Output the records exactly. Include every line.
*** Supplied records Section Begins ***
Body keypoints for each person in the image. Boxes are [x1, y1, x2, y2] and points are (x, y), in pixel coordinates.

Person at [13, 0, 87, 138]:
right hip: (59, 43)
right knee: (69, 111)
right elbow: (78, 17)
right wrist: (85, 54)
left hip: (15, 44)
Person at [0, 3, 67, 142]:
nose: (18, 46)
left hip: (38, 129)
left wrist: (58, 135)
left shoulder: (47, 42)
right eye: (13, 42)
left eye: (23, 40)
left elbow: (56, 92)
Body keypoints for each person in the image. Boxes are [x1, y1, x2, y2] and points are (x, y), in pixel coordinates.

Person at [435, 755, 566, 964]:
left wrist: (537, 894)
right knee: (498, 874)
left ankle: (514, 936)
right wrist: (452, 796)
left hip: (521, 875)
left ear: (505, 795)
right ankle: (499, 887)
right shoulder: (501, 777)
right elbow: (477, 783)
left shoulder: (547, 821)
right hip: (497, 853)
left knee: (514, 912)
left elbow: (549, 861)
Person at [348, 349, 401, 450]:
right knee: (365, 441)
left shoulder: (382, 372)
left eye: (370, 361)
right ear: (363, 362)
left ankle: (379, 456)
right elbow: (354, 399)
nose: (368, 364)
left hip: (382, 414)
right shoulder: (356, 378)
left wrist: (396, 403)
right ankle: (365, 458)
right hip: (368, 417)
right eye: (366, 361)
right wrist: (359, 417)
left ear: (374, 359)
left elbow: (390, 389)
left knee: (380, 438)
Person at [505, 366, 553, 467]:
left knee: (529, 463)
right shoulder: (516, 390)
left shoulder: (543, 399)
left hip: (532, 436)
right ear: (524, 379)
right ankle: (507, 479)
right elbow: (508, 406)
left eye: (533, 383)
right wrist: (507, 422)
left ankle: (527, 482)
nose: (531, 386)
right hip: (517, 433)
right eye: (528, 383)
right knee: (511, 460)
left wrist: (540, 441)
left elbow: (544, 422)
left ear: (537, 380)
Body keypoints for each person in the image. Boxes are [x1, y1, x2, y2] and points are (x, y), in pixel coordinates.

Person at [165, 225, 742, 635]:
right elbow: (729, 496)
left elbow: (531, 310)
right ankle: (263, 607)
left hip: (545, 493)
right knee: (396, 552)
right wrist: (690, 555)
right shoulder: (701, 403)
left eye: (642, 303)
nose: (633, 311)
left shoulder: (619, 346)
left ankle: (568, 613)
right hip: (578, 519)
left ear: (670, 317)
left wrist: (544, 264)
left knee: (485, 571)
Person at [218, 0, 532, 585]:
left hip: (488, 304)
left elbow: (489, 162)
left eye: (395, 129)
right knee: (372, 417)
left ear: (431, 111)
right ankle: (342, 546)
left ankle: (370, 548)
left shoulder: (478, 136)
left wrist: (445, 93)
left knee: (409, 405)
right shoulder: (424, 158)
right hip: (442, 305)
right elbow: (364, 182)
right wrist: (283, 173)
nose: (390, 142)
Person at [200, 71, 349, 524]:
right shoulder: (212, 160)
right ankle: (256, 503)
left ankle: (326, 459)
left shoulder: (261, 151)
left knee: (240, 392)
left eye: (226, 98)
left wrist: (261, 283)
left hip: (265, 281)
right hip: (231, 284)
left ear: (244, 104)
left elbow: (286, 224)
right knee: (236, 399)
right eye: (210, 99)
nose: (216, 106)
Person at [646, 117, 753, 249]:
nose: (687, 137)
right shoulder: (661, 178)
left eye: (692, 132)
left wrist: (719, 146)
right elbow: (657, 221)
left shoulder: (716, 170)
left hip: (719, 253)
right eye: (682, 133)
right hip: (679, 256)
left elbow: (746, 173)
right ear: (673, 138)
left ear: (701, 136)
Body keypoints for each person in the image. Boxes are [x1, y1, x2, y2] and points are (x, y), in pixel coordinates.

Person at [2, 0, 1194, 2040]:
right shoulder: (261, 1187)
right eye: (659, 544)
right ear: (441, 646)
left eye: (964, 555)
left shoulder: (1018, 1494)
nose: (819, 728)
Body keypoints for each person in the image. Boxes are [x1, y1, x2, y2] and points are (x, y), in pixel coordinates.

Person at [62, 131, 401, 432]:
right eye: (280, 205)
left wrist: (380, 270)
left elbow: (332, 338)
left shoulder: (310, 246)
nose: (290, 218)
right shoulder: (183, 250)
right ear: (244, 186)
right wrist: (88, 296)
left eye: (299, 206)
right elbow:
*** Supplied records Section Ends ***
■ **Output of the task**
Body keypoints for each person in the image. Boxes are [x1, y1, x2, y2] and points are (x, y), in pixel coordinates.

Person at [13, 0, 87, 138]:
right hip: (59, 43)
right knee: (69, 111)
right elbow: (78, 17)
right wrist: (85, 54)
left hip: (15, 44)
Person at [0, 3, 67, 142]:
nose: (18, 46)
left hip: (38, 129)
left wrist: (58, 135)
left shoulder: (47, 42)
right eye: (13, 42)
left eye: (23, 40)
left elbow: (56, 92)
Body keypoints for each person in the image. Boxes are [x1, y1, x2, y2] and points are (x, y), in pixel coordinates.

Person at [435, 755, 566, 964]:
left wrist: (537, 894)
right knee: (498, 874)
left ankle: (514, 936)
right wrist: (452, 796)
left hip: (521, 875)
left ear: (505, 795)
right ankle: (499, 887)
right shoulder: (501, 777)
right elbow: (477, 783)
left shoulder: (547, 821)
right hip: (497, 853)
left knee: (514, 912)
left elbow: (549, 861)
Person at [348, 349, 401, 450]:
right knee: (365, 441)
left shoulder: (382, 372)
left eye: (370, 361)
right ear: (363, 362)
left ankle: (379, 456)
right elbow: (354, 399)
nose: (368, 364)
left hip: (382, 414)
right shoulder: (356, 378)
left wrist: (396, 403)
right ankle: (365, 458)
right hip: (368, 417)
right eye: (366, 361)
right wrist: (359, 417)
left ear: (374, 359)
left elbow: (390, 389)
left knee: (380, 438)
Person at [505, 366, 553, 467]:
left knee: (529, 463)
right shoulder: (516, 390)
left shoulder: (543, 399)
left hip: (532, 436)
right ear: (524, 379)
right ankle: (507, 479)
right elbow: (508, 406)
left eye: (533, 383)
right wrist: (507, 422)
left ankle: (527, 482)
nose: (531, 386)
right hip: (517, 433)
right eye: (528, 383)
right knee: (511, 460)
left wrist: (540, 441)
left elbow: (544, 422)
left ear: (537, 380)
Body keypoints for each person in the image. Boxes are [x1, y1, x2, y2] and points are (x, y), in pixel coordinates.

Person at [165, 225, 742, 635]:
right elbow: (729, 496)
left elbow: (531, 310)
right ankle: (263, 607)
left hip: (545, 493)
right knee: (396, 552)
right wrist: (690, 555)
right shoulder: (701, 403)
left eye: (642, 303)
nose: (633, 311)
left shoulder: (619, 346)
left ankle: (568, 613)
right hip: (578, 519)
left ear: (670, 317)
left wrist: (544, 264)
left knee: (485, 571)
Person at [218, 0, 532, 585]:
left hip: (488, 304)
left elbow: (489, 162)
left eye: (395, 129)
right knee: (372, 417)
left ear: (431, 111)
right ankle: (342, 546)
left ankle: (370, 548)
left shoulder: (478, 136)
left wrist: (445, 93)
left knee: (409, 405)
right shoulder: (424, 158)
right hip: (442, 305)
right elbow: (364, 182)
right wrist: (283, 173)
nose: (390, 142)
Person at [200, 71, 349, 524]:
right shoulder: (212, 160)
right ankle: (256, 503)
left ankle: (326, 459)
left shoulder: (261, 151)
left knee: (240, 392)
left eye: (226, 98)
left wrist: (261, 283)
left hip: (265, 281)
right hip: (231, 284)
left ear: (244, 104)
left elbow: (286, 224)
right knee: (236, 399)
right eye: (210, 99)
nose: (216, 106)
Person at [646, 117, 753, 249]:
nose: (687, 137)
right shoulder: (661, 178)
left eye: (692, 132)
left wrist: (719, 146)
right elbow: (657, 221)
left shoulder: (716, 170)
left hip: (719, 253)
right eye: (682, 133)
right hip: (679, 256)
left elbow: (746, 173)
right ear: (673, 138)
left ear: (701, 136)
Body keypoints for each person in the image. Boxes are [x1, y1, x2, y2] and points are (x, y), in pixel coordinates.

Person at [2, 0, 1194, 2040]:
right shoulder: (261, 1187)
right eye: (659, 544)
right ear: (441, 646)
left eye: (964, 555)
left shoulder: (1018, 1494)
nose: (819, 728)
Body keypoints for each person in the image. Boxes are [x1, y1, x2, y2] and points are (x, y), in pixel coordinates.

Person at [62, 131, 401, 432]:
right eye: (280, 205)
left wrist: (380, 270)
left elbow: (332, 338)
left shoulder: (310, 246)
nose: (290, 218)
right shoulder: (183, 250)
right ear: (244, 186)
right wrist: (88, 296)
left eye: (299, 206)
right elbow:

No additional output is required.